Danny is a Tamil man. He is one of a minority. Firstly, a minority as a Tamil in Sri Lanka and now a minority as a Sri Lankan living in Australia. He knows no other way of living.

Danny is living in Sydney, but he is doing so illegally. He is an “illegal”.

He did not arrive on a sinking boat full of refugees all fleeing homelands, most of them for their lives. He arrived in a plane. He had a visa and was attending a technical college. He had applied for refugee status but had been refused. Ironically his legal entry into the country proving detrimental to his application.

He became an illegal immigrant when he, after recognizing the college course for the scam it truly was, dropped out and then overstayed his twenty-eight days allowed to all immigrants who drop the course. After the twenty-eight days expired so did all his rights in Australia.

For the past couple of years Danny had been cleaning apartments around Sydney and keeping his head down. Although anxious about being discovered and deported, he was flying underneath the radar quite successfully until one of his clients was murdered by another. Danny just happens to know both clients. They were having an affair and had taken a liking to him and often took him along on outings. The novel then becomes quite suspenseful with a “cat and mouse” scenario playing out. Frantic phone calls are frequently made between the killer and Danny. Danny is paralyzed, fearful that if he turns the killer in to the police then he will be deported. Then there is the fact that the killer while threatening to tell the authorities about Danny’s illegal status may in fact just be going to kill him.

The narrative takes the form of Danny’s day and chapters are broken into precise times of the day, but there is no order, apart from progression. Progression to the time Prakash, the killer, will be hopping on a plane to South Africa. This heightens the suspense and as the day goes on the phone calls become more regular and it almost feels as if you, along with Danny, are on a train track heading off a cliff, safety brakes disabled. Prakash wants Danny to meet him, and clean his house, before he leaves the country.

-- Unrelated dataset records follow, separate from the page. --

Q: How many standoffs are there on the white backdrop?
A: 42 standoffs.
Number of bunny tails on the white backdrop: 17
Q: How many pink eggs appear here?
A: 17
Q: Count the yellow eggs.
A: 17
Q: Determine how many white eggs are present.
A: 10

Again, however, this novel is about much more. It is about illegal immigrants and refugees. The cold dark liminal world they are forced to live in. But it is also about legal refugees. They may be legal in the eyes of the law, have the right papers, but many must still feel outsiders, especially those who have fled their homelands simply to survive, a choice forced upon them, not a choice at all. So many treated as second class citizens.

As you read on you realize that Danny and Prakash are metaphorical representations of the two types of immigrants. Illegal and Legal.

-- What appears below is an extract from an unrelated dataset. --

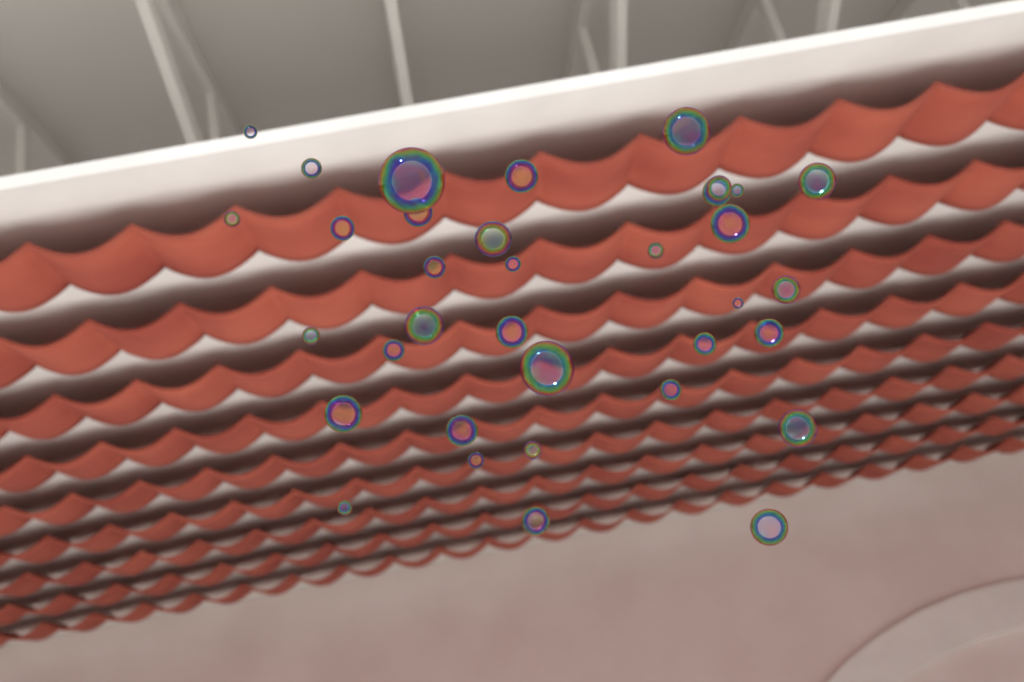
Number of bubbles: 35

The novel is also a study of morality and ethics. If you were in Danny’s shoes would you be able to make the morally correct choice and turn Prakash in, knowing that the result would be your deportation? Danny wants to make the call, he believes in the law and justice, he struggles with the decision throughout the whole book.

Will he make the call?

The format of the time intervals makes the novel an enjoyable and suspenseful read. And Adiga does a good job of providing a peek into the world of illegal immigrants in Sydney.

Aravind Adiga was born in 1974 in Madras (now called Chennai), and grew up in Mangalore in the south of India. He was educated at Columbia University in New York and Magdalen College, Oxford. His articles have appeared in publications such as The New Yorker, the Sunday Times, the Financial Times, and the Times of India. His debut novel, The White Tiger, won the Man Booker Prize for fiction in 2008. Its release was followed by a collection of short stories in the book titled Between the Assassinations. His second novel, Last Man in the Tower, was published in 2011. His third, Selection Day, was published in 2016.